Repeat this process.  On February first refill your checking account with another month’s worth of income and put all of February’s pay into savings.  Keep going with this.  If you are living on less than your average pay your savings account will grow over time.  You have to make sure the average pay that you calculated is correct.  Make sure you are not just draining your savings account.  If you think you need to make adjustments as the year goes on, please do.  This process will get smoother the longer you do it.

This is one reason why I like using a separate savings account as my cushion fund.  That way I can see exactly how much extra income I have stored away.  If the cushion is getting low I know I need to cut back.  My husband’s income is larger in the summer when he is very busy at work, and then smaller in the winter when things slow down.  We save save save all summer and then draw from that fund during the winter.  We don’t experience a lifestyle increase in the summer and then have to pull back in the winter.  We just plug along at our normal style of living all year long.

The budgeting system from You Need A Budget has an excel spreadsheet budget that is made to work on this type of budget, living on last month’s income.   There is a one time fee to download it and I’ve never used it, but it seems interesting.  If you have used it I would love to hear what you think of it.

9 thoughts on “Budgeting for an Irregular Income”

  1. Great tips, Ashley.

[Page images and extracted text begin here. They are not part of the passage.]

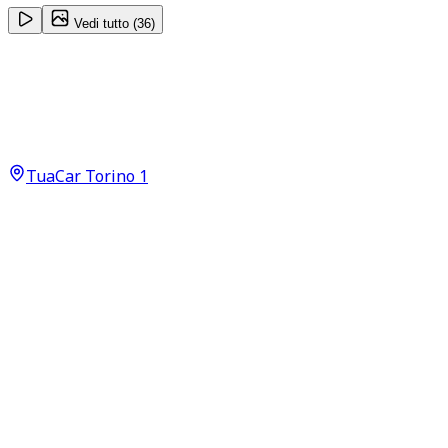
Vedi tutto (
36
)
Peugeot 2008
Allure 1.5 Blue HDI 100 Neopatentati
8.990
€
TuaCar Torino 1
Annuncio del
15/06/26
con
50
visite
Dettagli del veicolo
88.900
km
agosto 2019
Manuale
75kW (101CV)
Diesel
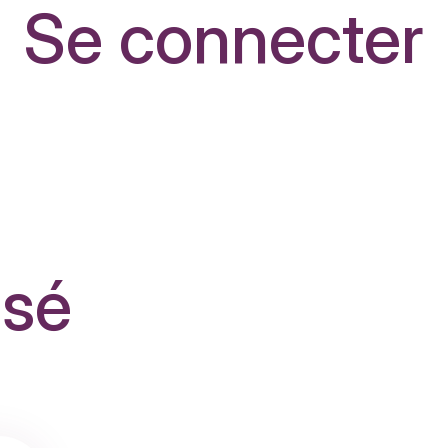
Se connecter
isé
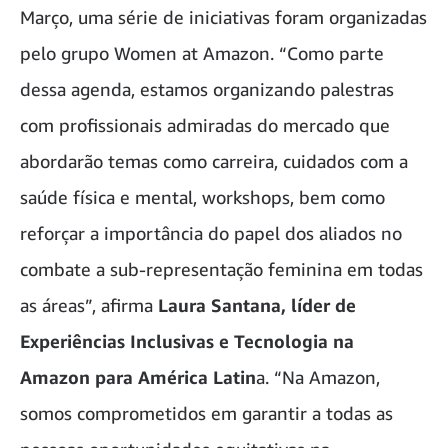
Março, uma série de iniciativas foram organizadas
pelo grupo Women at Amazon. “Como parte
dessa agenda, estamos organizando palestras
com profissionais admiradas do mercado que
abordarão temas como carreira, cuidados com a
saúde física e mental, workshops, bem como
reforçar a importância do papel dos aliados no
combate a sub-representação feminina em todas
as áreas”, afirma
Laura Santana, líder de
Experiências Inclusivas e Tecnologia na
Amazon para América Latin
a. “Na Amazon,
somos comprometidos em garantir a todas as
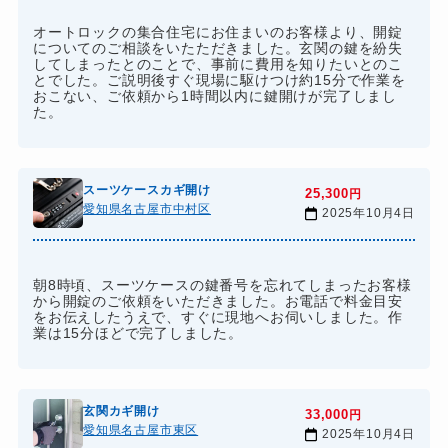
オートロックの集合住宅にお住まいのお客様より、開錠
についてのご相談をいたただきました。玄関の鍵を紛失
してしまったとのことで、事前に費用を知りたいとのこ
とでした。ご説明後すぐ現場に駆けつけ約15分で作業を
おこない、ご依頼から1時間以内に鍵開けが完了しまし
た。
スーツケースカギ開け
25,300
円
愛知県名古屋市中村区
2025年10月4日
朝8時頃、スーツケースの鍵番号を忘れてしまったお客様
から開錠のご依頼をいただきました。お電話で料金目安
をお伝えしたうえで、すぐに現地へお伺いしました。作
業は15分ほどで完了しました。
玄関カギ開け
33,000
円
愛知県名古屋市東区
2025年10月4日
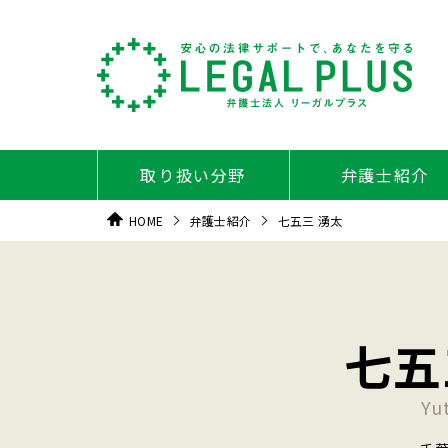
取り扱い分野
弁護士紹介
HOME
弁護士紹介
七五三 湧太
七五
Yu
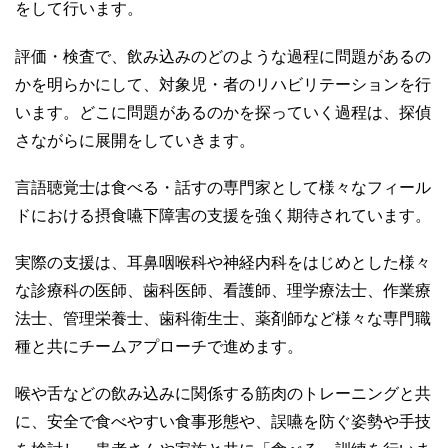
をして行います。
評価・検査で、飲み込みのどのような過程に問題があるの
かを明らかにして、対象児・者のリハビリテーションを行
います。どこに問題があるのかを探っていく過程は、探偵
さながらに展開をしていきます。
言語聴覚士は食べる・話すの専門家として様々なフィール
ドにおける摂食嚥下障害の支援を強く期待されています。
実際の支援は、耳鼻咽喉科や神経内科をはじめとした様々
な診療科の医師、歯科医師、看護師、理学療法士、作業療
法士、管理栄養士、歯科衛生士、薬剤師など様々な専門職
種と共にチームアプローチで進めます。
喉や舌などの飲み込みに関係する筋肉のトレーニングと共
に、安全で食べやすい食事形態や、誤嚥を防ぐ姿勢や手技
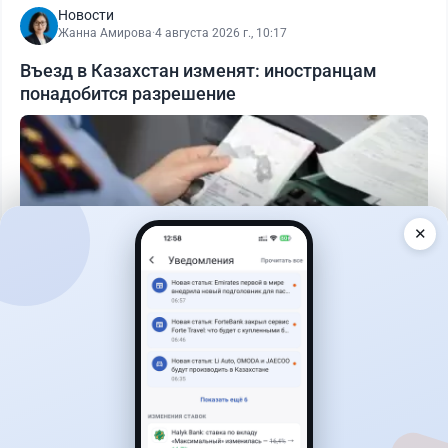
Новости
Жанна Амирова
·
4 августа 2026 г., 10:17
Въезд в Казахстан изменят: иностранцам
понадобится разрешение
✕
Читать дальше →
27
6
0
1
Банки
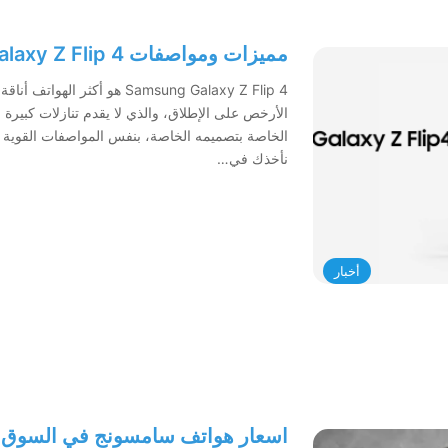
مميزات ومواصفات Samsung Galaxy Z Flip 4 وسعره
الخاصة بتصميمه الخاصة، بنفس المواصفات القوية 
نأخذك في…
أخبار
اسعار هواتف سامسونج في السوق الم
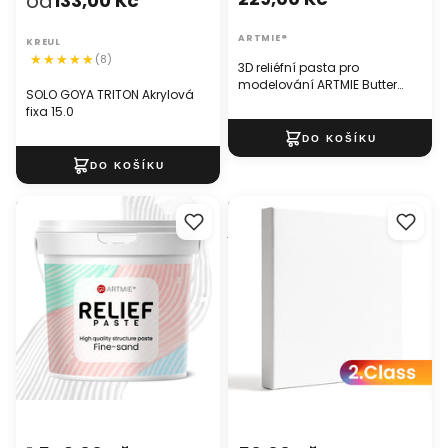
od
133,00 Kč
ARTMIE®
KREUL
(8)
3D reliéfní pasta pro
modelování ARTMIE Butter
SOLO GOYA TRITON Akrylová
jemná
fixa 15.0
3D reliéfní pasta pro
Malířské plátno na rámu 2.
modelování ARTMIE
jakost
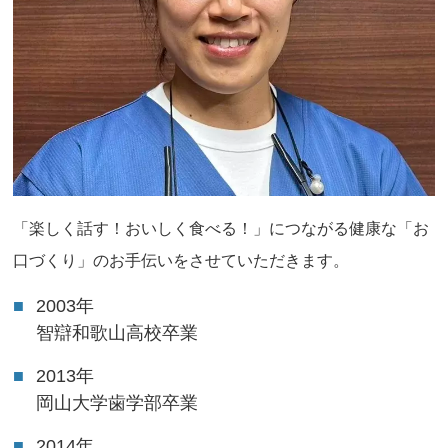
「楽しく話す！おいしく食べる！」につながる健康な「お
口づくり」のお手伝いをさせていただきます。
2003年
智辯和歌山高校卒業
2013年
岡山大学歯学部卒業
2014年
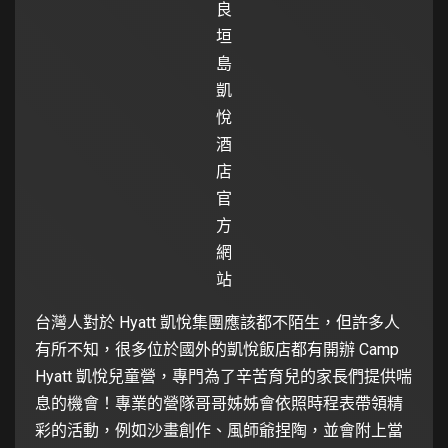
良
垣
島
凱
悅
酒
店
官
方
網
站
台灣人對於 Hyatt 凱悅集團應該都不陌生，但許多人
有所不知，很多位於國外的凱悅飯店都有開辦 Camp
Hyatt 凱悅兒童營，專門為了辛苦育兒的家長們提供喘
息的機會！專業的營隊哥哥姊姊會依照時程表帶領精
彩的活動，例如沙畫創作、風師爺捏陶，並會附上當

I think the idea of an “irregular income” is a scary thought to a lot of people (including me). That sounds like a great plan for people that have a regular income, too.

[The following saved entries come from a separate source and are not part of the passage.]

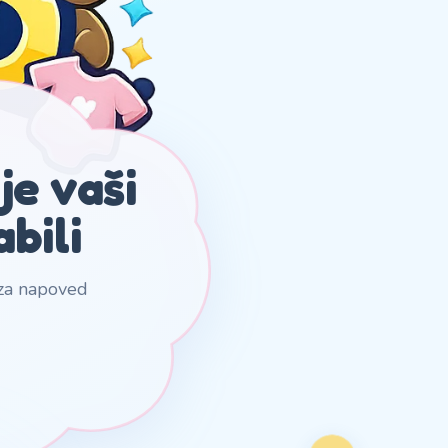
je vaši
abili
i za napoved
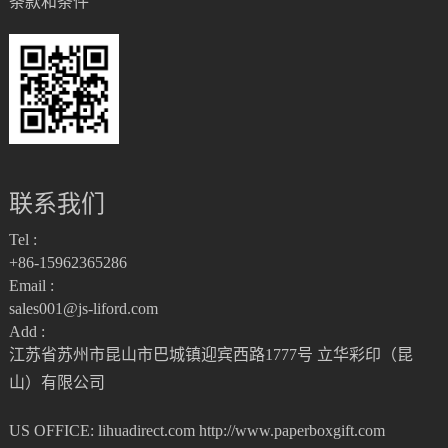
条款和条件
联系我们
Tel :
+86-15962365286
Email :
sales001@js-liford.com
Add :
江苏省苏州市昆山市巴城镇迎宾西路1777号 立华彩印（昆
山）有限公司
US OFFICE: lihuadirect.com
http://www.paperboxgift.com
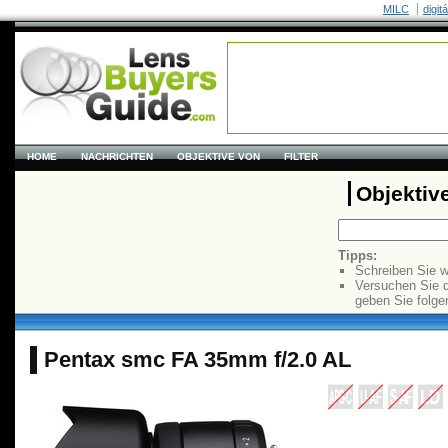
MILC
digit
HOME
NACHRICHTEN
OBJEKTIVE VON
FILTER
Objektiv
Tipps:
Schreiben Sie w
Versuchen Sie 
geben Sie folge
Pentax smc FA 35mm f/2.0 AL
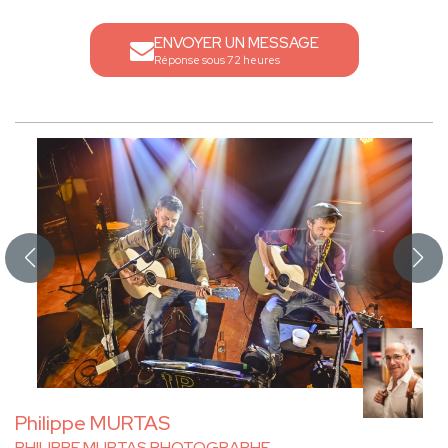
ENVOYER UN MESSAGE
Réponse sous 72 heures
Philippe MURTAS
PHILIPPE MURTAS PHOTOGRAPHE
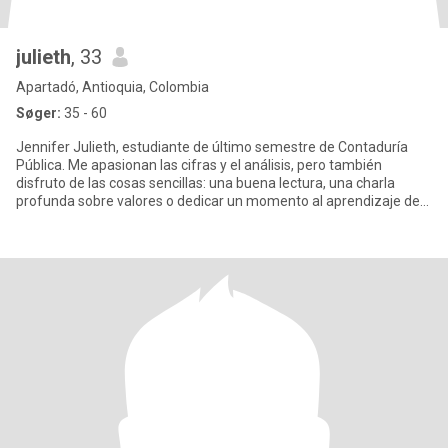
julieth
, 33
Apartadó, Antioquia, Colombia
Søger:
35 - 60
Jennifer Julieth, estudiante de último semestre de Contaduría
Pública. Me apasionan las cifras y el análisis, pero también
disfruto de las cosas sencillas: una buena lectura, una charla
profunda sobre valores o dedicar un momento al aprendizaje de
in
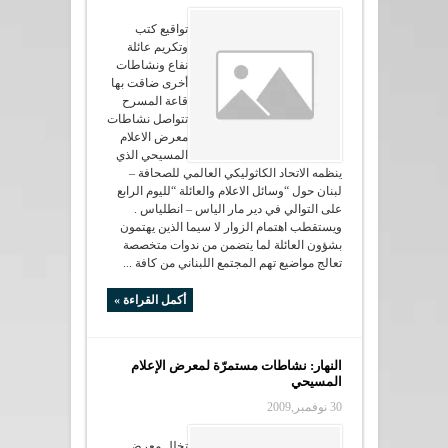
تواقيع كتب
وتكريم عائلة
نفاع ونشاطات
أخرى ضاقت بها
قاعة المسرح
تتواصل نشاطات
معرض الاعلام
المسيحي الذي
ينظمه الاتحاد الكاثوليكي العالمي للصحافة –
لبنان حول “وسائل الاعلام والعائلة “لليوم الرابع
على التوالي في دير مار الياس – انطلياس .
ويستقطب اهتمام الزوار لا سيما الذين يهتمون
بشؤون العائلة لما يتضمن من ندوات متخصصة
تعالج مواضيع تهم المجتمع اللبناني من كافة ...
أكمل القراءة »
النهار: نشاطات مستمرّة لمعرض الإعلام
المسيحي
30 نوفمبر,2009
تخلل معرض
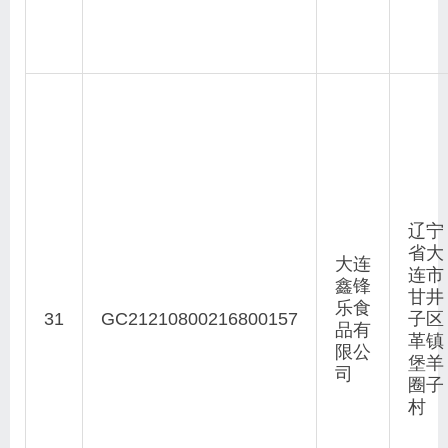
辽宁
省大
大连
连市
鑫锋
甘井
乐食
31
GC21210800216800157
子区
品有
革镇
限公
堡羊
司
圈子
村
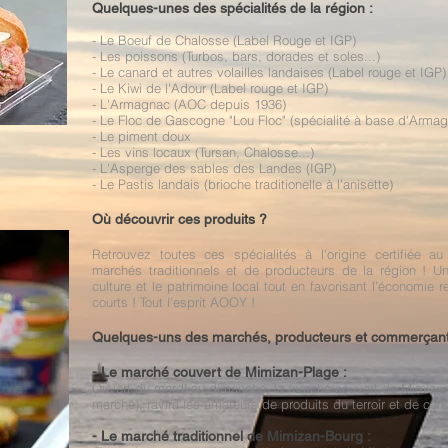
Quelques-unes des spécialités de la région :
- Le Boeuf de Chalosse (Label Rouge et IGP)
- Les poissons (Turbos, bars, dorades et soles...)
- Le canard et autres volailles landaises (Label rouge et IGP)
- Le Kiwi de l'Adour (Label rouge et IGP)
- L'Armagnac (AOC depuis 1936)
- Le Floc de Gascogne "Lou Floc" (spécialité à base d'Armagn
- Le piment doux
- Les vins locaux (Tursan, Chalosse...)
- L'Asperge des sables des Landes (IGP)
- Le Pastis landais (brioche traditionelle à l'anisette)
Où découvrir ces produits ?
Retrouvez toutes ces spécialités à l'origine certifiée a
marchés traditionnels et de producteurs de la région ! U
culture et le patrimoine local tout en favorisant l'économie 
courts ! Tout l'esprit AOOY !
Quelques-uns des marchés, producteurs et commerçant
- Le marché couvert de Mimizan-Plage :
Ouvert du mardi au dimanche, le marché couvert de Mimizan
marché), ravira les amateurs de produits du terroir et de convi
- Le marché traditionnel de Mimizan-Bourg :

    I’m just curious: do you have ideas for people that don’t have an idea what their “average” income is since they just left a job and might be doing freelancing or running a business?

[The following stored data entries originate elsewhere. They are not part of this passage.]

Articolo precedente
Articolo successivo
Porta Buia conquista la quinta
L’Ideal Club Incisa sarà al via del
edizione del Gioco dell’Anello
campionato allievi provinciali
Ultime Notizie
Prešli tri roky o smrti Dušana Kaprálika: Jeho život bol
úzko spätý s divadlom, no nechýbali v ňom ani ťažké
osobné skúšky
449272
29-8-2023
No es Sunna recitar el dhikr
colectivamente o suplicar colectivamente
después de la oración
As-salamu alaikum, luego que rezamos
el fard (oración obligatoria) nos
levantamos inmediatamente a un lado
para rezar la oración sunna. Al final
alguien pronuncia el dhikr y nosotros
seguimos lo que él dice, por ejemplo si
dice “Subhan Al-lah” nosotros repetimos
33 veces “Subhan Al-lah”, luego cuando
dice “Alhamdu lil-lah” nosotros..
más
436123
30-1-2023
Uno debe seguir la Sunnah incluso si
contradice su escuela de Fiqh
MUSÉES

  2. If you are just starting out on your own I would suggest making and living on a bare bones budget. Hopefully you have some savings set aside for living expenses while business gets going. If business covers expenses right away great, if not, you will have an idea of where you are.

  3. Steve MoneyPlanSOS Stewart

    Great idea. I didn’t realize that we were already doing something similar to the “cushion” fund – we always have enough money in our account to cover one month’s mortgage payment and $200 in groceries.

    I hope I’m not stepping on your blog-toes here but wanted to share a podcast that shows how to create the Absolute Simplest Budget that works – ESPECIALLY for those with irregular income: //www.moneyplansos.com/005-mpsos/

    And to make the process even easier (and more dynamic when the expected income changes) there is an instructional video: //www.youtube.com/watch?v=1VaEuLlfq2A The video is a little long and the instructor is pretty boring, but it works really well and IT’S FREE!

    Ashley, great stuff! Keep up the great posts and I’ll see you on Twitter!

  4. Thank goodness I have a regular income, because I have a hard enough time budgeting that one.

    Living on a bare bones budget is great, unfortunately too many of us have suffered lifestyle inflation already.

    Great tips though!

  5. Hunter - Financially Consumed

    Smoothing out the bumps is not easy but can be managed, as your point out. I worked on 100% commission for a while. I made ZERO for the first three months during training and developing a pipeline of clients. Stressed me out, but thankfully my wife had her stable Government income.

    As long as the total income for a year is still enough to meet the obligations you should be able to develop a plan to make it work.

  6. I do this. I built up a $10,000 cushion account before I quit my day job, then started paying myself $1650 every 2 weeks. Everything I make is diverted into that account and anything over $10,000 at the end of our budget month is split up between other savings. So far, there is always something left to split up…but I am prepared to handle any months that aren’t as lucky.